### Entries supplied
··········
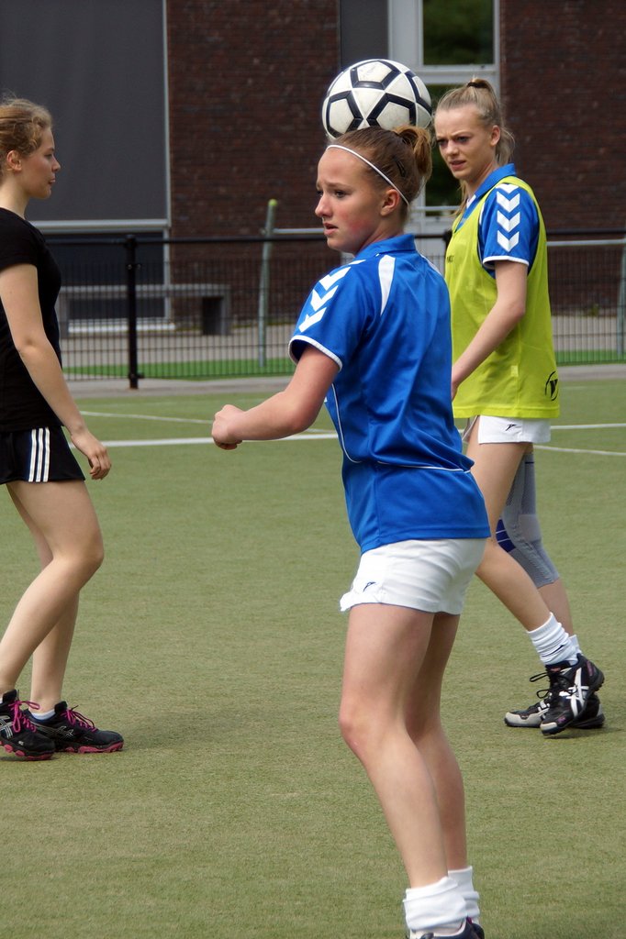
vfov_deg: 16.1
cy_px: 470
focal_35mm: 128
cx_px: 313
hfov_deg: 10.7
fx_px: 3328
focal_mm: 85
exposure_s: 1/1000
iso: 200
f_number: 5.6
··········
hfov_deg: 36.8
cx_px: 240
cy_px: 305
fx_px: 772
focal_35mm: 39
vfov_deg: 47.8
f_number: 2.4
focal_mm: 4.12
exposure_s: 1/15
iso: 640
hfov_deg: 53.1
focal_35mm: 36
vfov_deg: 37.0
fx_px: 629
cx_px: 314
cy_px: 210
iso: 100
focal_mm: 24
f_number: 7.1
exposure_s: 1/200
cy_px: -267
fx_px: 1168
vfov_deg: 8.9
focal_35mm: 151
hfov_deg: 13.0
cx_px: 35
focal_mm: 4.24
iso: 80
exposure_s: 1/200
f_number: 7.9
··········
### Task
Reproduce exactly the stretch of the material above that starts at the line with "focal_35mm: 36" and ends at the line with "f_number: 7.9", both included, and nothing else.

### Exercise answer
focal_35mm: 36
vfov_deg: 37.0
fx_px: 629
cx_px: 314
cy_px: 210
iso: 100
focal_mm: 24
f_number: 7.1
exposure_s: 1/200
cy_px: -267
fx_px: 1168
vfov_deg: 8.9
focal_35mm: 151
hfov_deg: 13.0
cx_px: 35
focal_mm: 4.24
iso: 80
exposure_s: 1/200
f_number: 7.9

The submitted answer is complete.